Material for this exercise Block Start

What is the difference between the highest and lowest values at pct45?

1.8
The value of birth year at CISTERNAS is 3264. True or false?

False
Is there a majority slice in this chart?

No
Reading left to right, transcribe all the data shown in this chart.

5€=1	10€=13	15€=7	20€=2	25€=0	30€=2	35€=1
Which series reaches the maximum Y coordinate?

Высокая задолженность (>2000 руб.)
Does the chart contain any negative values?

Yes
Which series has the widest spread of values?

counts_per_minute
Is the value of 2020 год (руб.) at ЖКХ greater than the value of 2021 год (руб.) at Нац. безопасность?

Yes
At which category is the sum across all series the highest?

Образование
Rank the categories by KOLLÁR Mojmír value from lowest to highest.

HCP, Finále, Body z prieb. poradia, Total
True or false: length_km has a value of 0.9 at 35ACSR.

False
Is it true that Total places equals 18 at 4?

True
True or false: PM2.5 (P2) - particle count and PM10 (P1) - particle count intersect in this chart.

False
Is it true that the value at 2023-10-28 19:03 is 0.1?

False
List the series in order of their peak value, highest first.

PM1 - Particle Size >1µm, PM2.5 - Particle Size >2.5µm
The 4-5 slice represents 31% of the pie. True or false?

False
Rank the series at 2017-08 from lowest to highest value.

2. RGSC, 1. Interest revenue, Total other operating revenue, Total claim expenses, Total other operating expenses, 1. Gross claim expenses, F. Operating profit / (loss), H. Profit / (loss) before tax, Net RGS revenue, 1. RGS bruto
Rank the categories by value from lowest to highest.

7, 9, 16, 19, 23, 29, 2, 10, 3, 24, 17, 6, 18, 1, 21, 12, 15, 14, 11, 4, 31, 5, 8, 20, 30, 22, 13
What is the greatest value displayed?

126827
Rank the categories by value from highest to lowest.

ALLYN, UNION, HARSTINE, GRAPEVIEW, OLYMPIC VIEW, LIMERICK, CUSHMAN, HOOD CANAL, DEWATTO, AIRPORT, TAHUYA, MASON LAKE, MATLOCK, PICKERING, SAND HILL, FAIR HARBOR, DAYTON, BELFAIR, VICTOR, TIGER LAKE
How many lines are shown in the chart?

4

Material for this exercise Block End

Reproduce the data verbatim, starting with its first line and ending after the line that contains "The 4-5 slice".

Your response
What is the difference between the highest and lowest values at pct45?

1.8
The value of birth year at CISTERNAS is 3264. True or false?

False
Is there a majority slice in this chart?

No
Reading left to right, transcribe all the data shown in this chart.

5€=1	10€=13	15€=7	20€=2	25€=0	30€=2	35€=1
Which series reaches the maximum Y coordinate?

Высокая задолженность (>2000 руб.)
Does the chart contain any negative values?

Yes
Which series has the widest spread of values?

counts_per_minute
Is the value of 2020 год (руб.) at ЖКХ greater than the value of 2021 год (руб.) at Нац. безопасность?

Yes
At which category is the sum across all series the highest?

Образование
Rank the categories by KOLLÁR Mojmír value from lowest to highest.

HCP, Finále, Body z prieb. poradia, Total
True or false: length_km has a value of 0.9 at 35ACSR.

False
Is it true that Total places equals 18 at 4?

True
True or false: PM2.5 (P2) - particle count and PM10 (P1) - particle count intersect in this chart.

False
Is it true that the value at 2023-10-28 19:03 is 0.1?

False
List the series in order of their peak value, highest first.

PM1 - Particle Size >1µm, PM2.5 - Particle Size >2.5µm
The 4-5 slice represents 31% of the pie. True or false?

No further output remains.